==== Data provided ====

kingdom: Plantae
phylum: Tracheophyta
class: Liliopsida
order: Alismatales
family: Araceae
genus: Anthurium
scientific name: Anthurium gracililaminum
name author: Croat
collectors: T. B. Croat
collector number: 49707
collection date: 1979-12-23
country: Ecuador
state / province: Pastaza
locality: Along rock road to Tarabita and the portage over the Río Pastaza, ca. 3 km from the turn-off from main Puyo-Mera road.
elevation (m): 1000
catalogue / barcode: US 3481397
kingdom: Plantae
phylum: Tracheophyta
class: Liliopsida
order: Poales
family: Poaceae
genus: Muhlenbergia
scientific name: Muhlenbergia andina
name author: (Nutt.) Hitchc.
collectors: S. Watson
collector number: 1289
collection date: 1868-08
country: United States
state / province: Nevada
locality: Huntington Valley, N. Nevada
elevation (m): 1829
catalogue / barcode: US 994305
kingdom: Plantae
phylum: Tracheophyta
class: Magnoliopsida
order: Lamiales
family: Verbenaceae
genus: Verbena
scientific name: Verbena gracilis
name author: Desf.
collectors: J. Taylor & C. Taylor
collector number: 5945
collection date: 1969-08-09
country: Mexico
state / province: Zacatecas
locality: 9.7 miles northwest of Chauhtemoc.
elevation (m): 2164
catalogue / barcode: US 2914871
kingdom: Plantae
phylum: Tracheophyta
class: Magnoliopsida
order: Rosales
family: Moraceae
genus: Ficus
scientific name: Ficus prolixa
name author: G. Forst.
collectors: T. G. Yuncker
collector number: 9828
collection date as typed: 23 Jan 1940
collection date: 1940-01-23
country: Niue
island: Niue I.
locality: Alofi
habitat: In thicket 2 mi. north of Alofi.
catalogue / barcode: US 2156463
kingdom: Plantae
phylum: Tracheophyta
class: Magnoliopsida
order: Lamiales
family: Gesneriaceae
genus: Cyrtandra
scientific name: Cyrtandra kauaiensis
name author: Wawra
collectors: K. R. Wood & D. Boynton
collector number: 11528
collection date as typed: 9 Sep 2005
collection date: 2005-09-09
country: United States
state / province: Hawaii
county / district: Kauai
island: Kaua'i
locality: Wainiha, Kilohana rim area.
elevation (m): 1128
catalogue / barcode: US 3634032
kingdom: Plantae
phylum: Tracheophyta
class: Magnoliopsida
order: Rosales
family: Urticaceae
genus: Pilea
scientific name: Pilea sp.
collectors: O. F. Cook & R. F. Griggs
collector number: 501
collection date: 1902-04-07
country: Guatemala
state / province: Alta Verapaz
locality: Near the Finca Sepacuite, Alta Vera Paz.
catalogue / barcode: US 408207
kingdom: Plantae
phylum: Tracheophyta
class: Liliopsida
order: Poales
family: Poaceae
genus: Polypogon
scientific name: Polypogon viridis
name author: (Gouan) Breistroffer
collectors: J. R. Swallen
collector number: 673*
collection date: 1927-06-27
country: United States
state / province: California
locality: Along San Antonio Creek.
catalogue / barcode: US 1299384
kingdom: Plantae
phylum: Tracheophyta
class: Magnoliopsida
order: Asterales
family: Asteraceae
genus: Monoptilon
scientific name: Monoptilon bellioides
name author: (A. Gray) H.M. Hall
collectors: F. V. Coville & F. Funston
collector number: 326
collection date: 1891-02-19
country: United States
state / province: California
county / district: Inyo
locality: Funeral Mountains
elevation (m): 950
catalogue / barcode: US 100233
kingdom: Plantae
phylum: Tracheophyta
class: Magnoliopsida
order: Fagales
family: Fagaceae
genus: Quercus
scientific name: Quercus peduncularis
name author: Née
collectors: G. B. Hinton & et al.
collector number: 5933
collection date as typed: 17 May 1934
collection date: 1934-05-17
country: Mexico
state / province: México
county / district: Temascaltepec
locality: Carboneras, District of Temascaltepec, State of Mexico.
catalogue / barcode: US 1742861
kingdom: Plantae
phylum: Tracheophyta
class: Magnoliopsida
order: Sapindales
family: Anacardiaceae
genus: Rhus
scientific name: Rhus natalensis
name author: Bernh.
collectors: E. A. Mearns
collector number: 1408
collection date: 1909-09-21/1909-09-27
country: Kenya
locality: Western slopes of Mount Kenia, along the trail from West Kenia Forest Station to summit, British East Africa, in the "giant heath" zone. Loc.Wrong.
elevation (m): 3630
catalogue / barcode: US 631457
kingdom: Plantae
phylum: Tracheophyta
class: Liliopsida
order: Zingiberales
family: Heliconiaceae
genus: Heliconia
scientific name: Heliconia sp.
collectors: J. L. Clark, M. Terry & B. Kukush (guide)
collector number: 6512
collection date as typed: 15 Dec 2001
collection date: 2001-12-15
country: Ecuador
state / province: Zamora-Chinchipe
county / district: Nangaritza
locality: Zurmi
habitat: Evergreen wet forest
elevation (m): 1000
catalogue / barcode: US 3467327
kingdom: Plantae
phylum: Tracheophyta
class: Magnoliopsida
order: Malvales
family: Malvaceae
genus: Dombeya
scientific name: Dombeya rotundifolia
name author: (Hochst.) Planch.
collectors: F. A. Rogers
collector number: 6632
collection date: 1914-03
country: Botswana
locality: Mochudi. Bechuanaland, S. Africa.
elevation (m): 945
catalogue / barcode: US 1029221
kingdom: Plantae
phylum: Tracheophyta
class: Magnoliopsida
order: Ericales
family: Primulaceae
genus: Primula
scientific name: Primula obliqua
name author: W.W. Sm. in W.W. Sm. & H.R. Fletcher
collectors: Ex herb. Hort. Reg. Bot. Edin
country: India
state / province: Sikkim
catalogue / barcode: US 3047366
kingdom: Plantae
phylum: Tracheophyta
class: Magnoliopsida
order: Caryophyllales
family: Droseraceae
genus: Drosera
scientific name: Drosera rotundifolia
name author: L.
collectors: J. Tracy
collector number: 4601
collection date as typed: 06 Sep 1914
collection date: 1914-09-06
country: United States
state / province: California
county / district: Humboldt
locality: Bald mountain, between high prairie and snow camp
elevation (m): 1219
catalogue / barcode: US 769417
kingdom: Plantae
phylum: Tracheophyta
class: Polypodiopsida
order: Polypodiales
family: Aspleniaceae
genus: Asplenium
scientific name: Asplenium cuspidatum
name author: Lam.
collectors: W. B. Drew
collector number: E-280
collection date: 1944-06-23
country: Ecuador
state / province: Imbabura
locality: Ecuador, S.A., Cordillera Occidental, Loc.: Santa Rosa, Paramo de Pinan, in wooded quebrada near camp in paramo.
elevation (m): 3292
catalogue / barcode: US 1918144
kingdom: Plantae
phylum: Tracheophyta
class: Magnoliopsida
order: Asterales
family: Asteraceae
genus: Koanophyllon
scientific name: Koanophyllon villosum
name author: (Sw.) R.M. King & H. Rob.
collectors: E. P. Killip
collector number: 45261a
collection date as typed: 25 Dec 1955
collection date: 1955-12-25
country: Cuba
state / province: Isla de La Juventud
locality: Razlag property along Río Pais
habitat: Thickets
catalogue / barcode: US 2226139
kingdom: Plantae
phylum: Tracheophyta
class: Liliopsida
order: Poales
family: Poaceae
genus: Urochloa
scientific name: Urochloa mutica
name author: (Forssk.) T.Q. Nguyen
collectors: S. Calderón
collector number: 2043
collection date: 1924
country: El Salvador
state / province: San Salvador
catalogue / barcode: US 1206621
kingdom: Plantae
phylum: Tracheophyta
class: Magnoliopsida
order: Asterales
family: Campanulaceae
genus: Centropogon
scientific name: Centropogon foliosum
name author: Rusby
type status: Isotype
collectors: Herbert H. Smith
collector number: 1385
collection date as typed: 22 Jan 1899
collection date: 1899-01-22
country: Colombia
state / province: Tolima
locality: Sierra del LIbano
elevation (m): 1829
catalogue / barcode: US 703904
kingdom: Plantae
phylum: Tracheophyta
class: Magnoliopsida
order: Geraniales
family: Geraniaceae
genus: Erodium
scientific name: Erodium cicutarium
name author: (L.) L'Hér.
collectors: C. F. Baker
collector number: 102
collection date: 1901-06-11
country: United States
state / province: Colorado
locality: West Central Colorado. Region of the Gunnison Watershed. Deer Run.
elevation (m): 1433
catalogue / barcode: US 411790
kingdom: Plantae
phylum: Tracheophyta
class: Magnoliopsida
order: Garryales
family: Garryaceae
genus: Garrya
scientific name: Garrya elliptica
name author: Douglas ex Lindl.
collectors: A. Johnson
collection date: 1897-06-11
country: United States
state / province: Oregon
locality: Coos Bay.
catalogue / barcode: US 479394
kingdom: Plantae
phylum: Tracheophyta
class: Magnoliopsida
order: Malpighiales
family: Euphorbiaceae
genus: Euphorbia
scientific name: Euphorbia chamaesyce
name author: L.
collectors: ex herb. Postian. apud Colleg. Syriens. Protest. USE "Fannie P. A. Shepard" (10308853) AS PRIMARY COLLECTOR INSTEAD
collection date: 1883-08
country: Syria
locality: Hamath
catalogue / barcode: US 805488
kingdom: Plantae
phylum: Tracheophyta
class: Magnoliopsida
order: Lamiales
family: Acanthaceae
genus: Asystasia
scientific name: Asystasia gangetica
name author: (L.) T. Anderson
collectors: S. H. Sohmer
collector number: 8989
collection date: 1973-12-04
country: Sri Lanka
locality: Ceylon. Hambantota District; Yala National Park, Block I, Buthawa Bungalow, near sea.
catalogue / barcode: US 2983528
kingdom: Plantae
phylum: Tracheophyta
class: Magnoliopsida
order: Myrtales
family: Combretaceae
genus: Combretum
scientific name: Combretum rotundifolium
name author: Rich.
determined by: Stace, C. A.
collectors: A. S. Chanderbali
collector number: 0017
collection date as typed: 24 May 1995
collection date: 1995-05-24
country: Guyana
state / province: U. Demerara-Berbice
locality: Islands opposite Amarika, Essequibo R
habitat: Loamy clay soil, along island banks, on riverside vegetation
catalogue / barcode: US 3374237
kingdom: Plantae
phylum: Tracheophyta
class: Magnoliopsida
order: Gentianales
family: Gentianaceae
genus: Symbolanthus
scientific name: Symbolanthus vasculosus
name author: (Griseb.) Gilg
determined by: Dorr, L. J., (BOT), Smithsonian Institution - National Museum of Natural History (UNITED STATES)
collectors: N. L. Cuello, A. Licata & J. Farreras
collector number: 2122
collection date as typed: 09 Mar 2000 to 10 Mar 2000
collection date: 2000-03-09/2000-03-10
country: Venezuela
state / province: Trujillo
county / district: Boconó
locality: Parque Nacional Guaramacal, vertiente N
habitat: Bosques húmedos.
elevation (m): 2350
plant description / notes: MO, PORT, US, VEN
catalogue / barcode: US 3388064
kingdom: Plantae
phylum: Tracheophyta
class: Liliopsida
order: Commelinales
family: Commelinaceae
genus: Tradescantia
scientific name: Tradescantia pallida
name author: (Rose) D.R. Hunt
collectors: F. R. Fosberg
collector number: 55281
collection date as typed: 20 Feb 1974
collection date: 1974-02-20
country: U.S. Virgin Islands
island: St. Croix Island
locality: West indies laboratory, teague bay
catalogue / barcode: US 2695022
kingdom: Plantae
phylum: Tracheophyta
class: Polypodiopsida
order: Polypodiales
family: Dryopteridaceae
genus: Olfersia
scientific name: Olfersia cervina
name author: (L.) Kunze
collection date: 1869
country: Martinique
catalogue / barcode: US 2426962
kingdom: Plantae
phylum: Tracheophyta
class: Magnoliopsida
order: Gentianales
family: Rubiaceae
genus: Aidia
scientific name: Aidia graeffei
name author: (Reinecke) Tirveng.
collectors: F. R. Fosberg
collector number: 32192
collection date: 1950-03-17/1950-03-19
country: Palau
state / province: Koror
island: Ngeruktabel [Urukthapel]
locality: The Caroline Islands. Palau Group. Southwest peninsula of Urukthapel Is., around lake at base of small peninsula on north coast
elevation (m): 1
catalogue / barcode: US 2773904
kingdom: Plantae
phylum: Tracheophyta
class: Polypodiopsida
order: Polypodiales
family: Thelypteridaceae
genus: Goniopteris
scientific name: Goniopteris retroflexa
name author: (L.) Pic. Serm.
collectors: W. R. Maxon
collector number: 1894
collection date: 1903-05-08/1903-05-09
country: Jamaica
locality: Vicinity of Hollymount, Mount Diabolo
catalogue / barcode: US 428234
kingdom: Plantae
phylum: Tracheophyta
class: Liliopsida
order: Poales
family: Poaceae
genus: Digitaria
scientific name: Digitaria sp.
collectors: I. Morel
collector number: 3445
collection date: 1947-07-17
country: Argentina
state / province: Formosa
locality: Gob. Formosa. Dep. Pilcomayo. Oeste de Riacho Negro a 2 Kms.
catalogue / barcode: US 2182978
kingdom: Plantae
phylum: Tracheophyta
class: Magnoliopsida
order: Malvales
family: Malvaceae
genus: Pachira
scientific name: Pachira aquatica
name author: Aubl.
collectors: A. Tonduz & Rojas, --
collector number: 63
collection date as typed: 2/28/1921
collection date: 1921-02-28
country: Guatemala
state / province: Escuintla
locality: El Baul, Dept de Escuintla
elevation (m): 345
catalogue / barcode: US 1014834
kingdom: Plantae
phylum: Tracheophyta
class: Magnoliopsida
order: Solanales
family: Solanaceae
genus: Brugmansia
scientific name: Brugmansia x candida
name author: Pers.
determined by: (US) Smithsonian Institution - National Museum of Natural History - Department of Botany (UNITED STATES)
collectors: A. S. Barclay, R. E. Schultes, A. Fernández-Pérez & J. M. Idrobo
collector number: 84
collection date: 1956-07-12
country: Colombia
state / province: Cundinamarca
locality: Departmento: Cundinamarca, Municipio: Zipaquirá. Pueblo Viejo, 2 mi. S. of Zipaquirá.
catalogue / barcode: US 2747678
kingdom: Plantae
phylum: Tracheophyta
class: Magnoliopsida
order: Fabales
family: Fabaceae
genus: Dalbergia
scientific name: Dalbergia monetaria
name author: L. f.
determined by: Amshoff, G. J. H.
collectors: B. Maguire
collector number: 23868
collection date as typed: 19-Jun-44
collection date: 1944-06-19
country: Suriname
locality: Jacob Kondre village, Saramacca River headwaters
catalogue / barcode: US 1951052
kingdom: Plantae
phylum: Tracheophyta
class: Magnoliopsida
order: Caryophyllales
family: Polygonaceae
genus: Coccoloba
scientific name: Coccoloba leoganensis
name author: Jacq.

====

(Exercise instructions) Copy out the lines above exactly as they appear, beginning with the line containing "catalogue / barcode: US 1918144" and continuing through the line containing "scientific name: Erodium cicutarium", with both of those lines included.

(Problem solution)
catalogue / barcode: US 1918144
kingdom: Plantae
phylum: Tracheophyta
class: Magnoliopsida
order: Asterales
family: Asteraceae
genus: Koanophyllon
scientific name: Koanophyllon villosum
name author: (Sw.) R.M. King & H. Rob.
collectors: E. P. Killip
collector number: 45261a
collection date as typed: 25 Dec 1955
collection date: 1955-12-25
country: Cuba
state / province: Isla de La Juventud
locality: Razlag property along Río Pais
habitat: Thickets
catalogue / barcode: US 2226139
kingdom: Plantae
phylum: Tracheophyta
class: Liliopsida
order: Poales
family: Poaceae
genus: Urochloa
scientific name: Urochloa mutica
name author: (Forssk.) T.Q. Nguyen
collectors: S. Calderón
collector number: 2043
collection date: 1924
country: El Salvador
state / province: San Salvador
catalogue / barcode: US 1206621
kingdom: Plantae
phylum: Tracheophyta
class: Magnoliopsida
order: Asterales
family: Campanulaceae
genus: Centropogon
scientific name: Centropogon foliosum
name author: Rusby
type status: Isotype
collectors: Herbert H. Smith
collector number: 1385
collection date as typed: 22 Jan 1899
collection date: 1899-01-22
country: Colombia
state / province: Tolima
locality: Sierra del LIbano
elevation (m): 1829
catalogue / barcode: US 703904
kingdom: Plantae
phylum: Tracheophyta
class: Magnoliopsida
order: Geraniales
family: Geraniaceae
genus: Erodium
scientific name: Erodium cicutarium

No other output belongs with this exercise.